The Research Institute for Linguistics of the Hungarian Academy of Sciences (HAS), the Research Institute for Ethnic and National Minority Studies HAS, and the Faculty of Political and Legal Sciences of the University of Pécs are pleased to announce the 11th International Conference on Minority Languages (ICML 11) to be held on 5-6 July 2007 in Pécs, Hungary.

Numerous minority communities around the world and even in Europe are continuously under economic, social, ideological, political, cultural, religious, military etc. pressure to integrate into the dominant society which often involves the loss of their native languages and often their ethnic identities.

Preserving one's native language is not only a fundamental linguistic human right, but, simultaneously, is necessary to perceive and negotiate one's cultural identity and is a key to understanding and appreciating the history, knowledge, ideas, and values of the community. Maintaining and elaborating the native language is the basis of normal cognitive and socio-emotional development, and a dynamic tool people can use to interact in a meaningful and confident way with the rest of society as equal citizens.

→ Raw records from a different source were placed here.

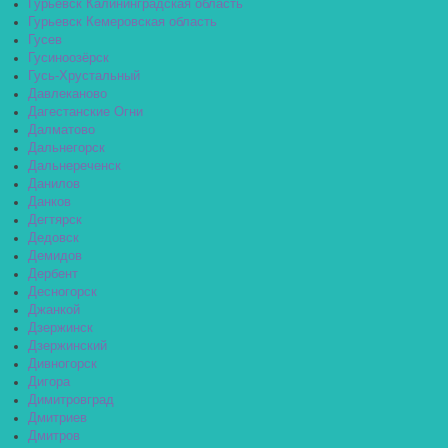
Гурьевск Калининградская область
Гурьевск Кемеровская область
Гусев
Гусиноозёрск
Гусь-Хрустальный
Давлеканово
Дагестанские Огни
Далматово
Дальнегорск
Дальнереченск
Данилов
Данков
Дегтярск
Дедовск
Демидов
Дербент
Десногорск
Джанкой
Дзержинск
Дзержинский
Дивногорск
Дигора
Димитровград
Дмитриев
Дмитров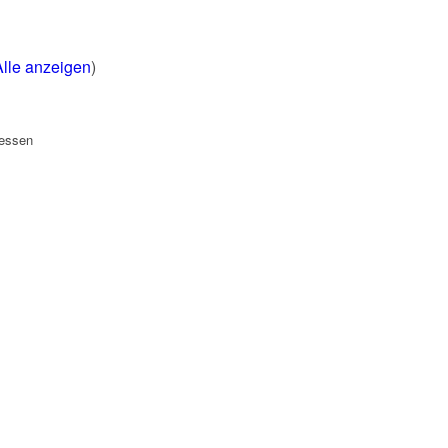
Alle anzeigen
)
nessen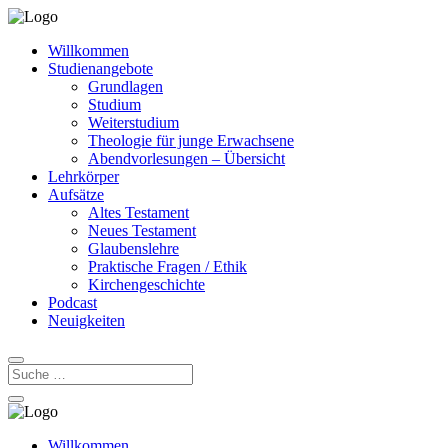
Willkommen
Studienangebote
Grundlagen
Studium
Weiterstudium
Theologie für junge Erwachsene
Abendvorlesungen – Übersicht
Lehrkörper
Aufsätze
Altes Testament
Neues Testament
Glaubenslehre
Praktische Fragen / Ethik
Kirchengeschichte
Podcast
Neuigkeiten
Willkommen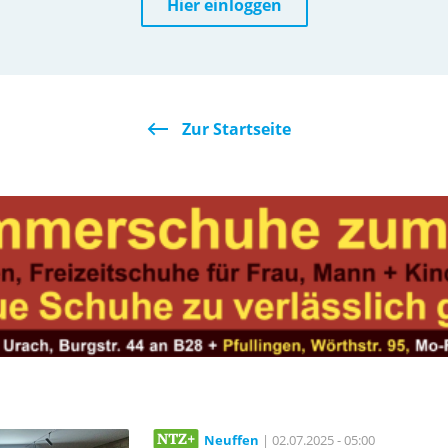
Hier einloggen
Zur Startseite
Neuffen
| 02.07.2025 - 05:00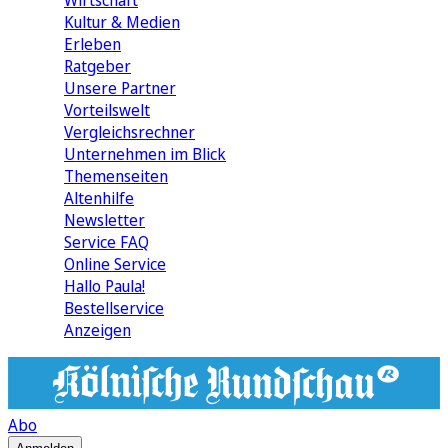
Wirtschaft
Kultur & Medien
Erleben
Ratgeber
Unsere Partner
Vorteilswelt
Vergleichsrechner
Unternehmen im Blick
Themenseiten
Altenhilfe
Newsletter
Service FAQ
Online Service
Hallo Paula!
Bestellservice
Anzeigen
Abo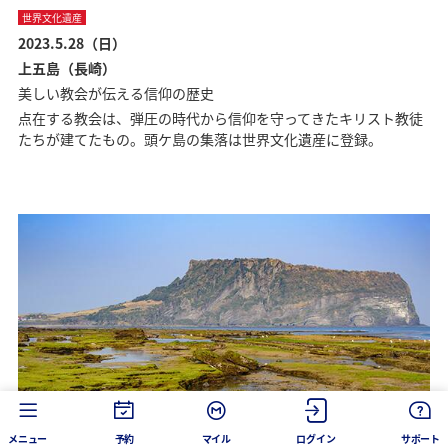
世界文化遺産
2023.5.28（日）
上五島（長崎）
美しい教会が伝える信仰の歴史
点在する教会は、弾圧の時代から信仰を守ってきたキリスト教徒
たちが建てたもの。頭ケ島の集落は世界文化遺産に登録。
メニュー
予約
マイル
ログイン
サポート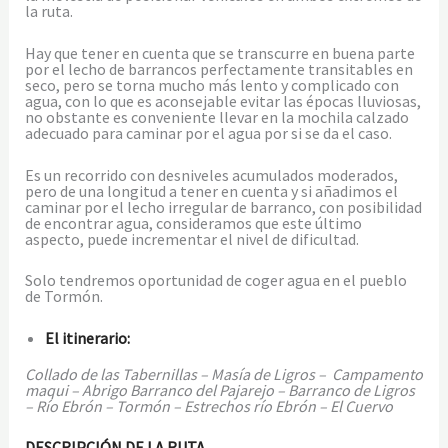
la ruta.
Hay que tener en cuenta que se transcurre en buena parte
por el lecho de barrancos perfectamente transitables en
seco, pero se torna mucho más lento y complicado con
agua, con lo que es aconsejable evitar las épocas lluviosas,
no obstante es conveniente llevar en la mochila calzado
adecuado para caminar por el agua por si se da el caso.
Es un recorrido con desniveles acumulados moderados,
pero de una longitud a tener en cuenta y si añadimos el
caminar por el lecho irregular de barranco, con posibilidad
de encontrar agua, consideramos que este último
aspecto, puede incrementar el nivel de dificultad.
Solo tendremos oportunidad de coger agua en el pueblo
de Tormón.
El itinerario:
Collado de las Tabernillas – Masía de Ligros – Campamento
maqui – Abrigo Barranco del Pajarejo – Barranco de Ligros
– Río Ebrón – Tormón – Estrechos río Ebrón – El Cuervo
DESCRIPCIÓN DE LA RUTA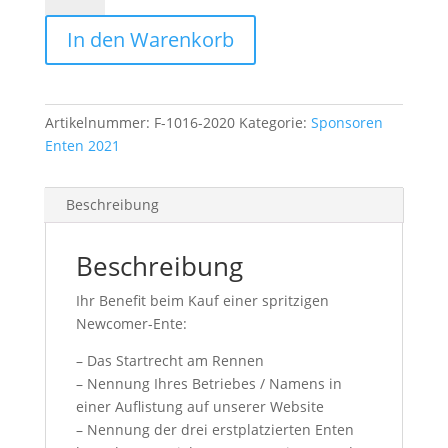
In den Warenkorb
Artikelnummer:
F-1016-2020
Kategorie:
Sponsoren
Enten 2021
Beschreibung
Beschreibung
Ihr Benefit beim Kauf einer spritzigen
Newcomer-Ente:
– Das Startrecht am Rennen
– Nennung Ihres Betriebes / Namens in
einer Auflistung auf unserer Website
– Nennung der drei erstplatzierten Enten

Questions about the legal protection of regional and minority languages have regularly appeared on the European agenda: for many years various political and civic actions have centred upon the legal regulations applying to minorities. One of the basic principles of the European Union is to support cultural, linguistic and regional diversity, which in principle includes the special identities of national minorities.

Nevertheless, despite the eventual positive legal developments administrative and political barriers in everyday practice often render the public use of minority languages difficult.

Furthermore, legal instruments and programmes alone are not sufficient to deal effectively with problems of minority languages: they cannot guarantee on their own that minority languages will be preserved. The accession of the new Central and Eastern European Member States opened up new prospects, at the same time creating new problems for the enlarged EU with regard to protection and maintenance of minority languages.

The communist regimes and their collapse in the late 1980s created rather unique political and linguistic arrangements in the East-Central-Eastern European region. Nonetheless, the legal status, territorial distribution, the existence of a standard variant on the one hand, and the use of regional or minority languages in institutional domains, in education and in media on the other varies considerably from country to country. Impacts of the European enlargement, new social-economic order in East-Central and Eastern Europe that are restructuring the former relationships at regional and at European level, together with economic, technological and cultural forces of globalization have created a need for a re-evaluation of the theoretical questions and research methodologies that guide investigations of minority languages and their communities.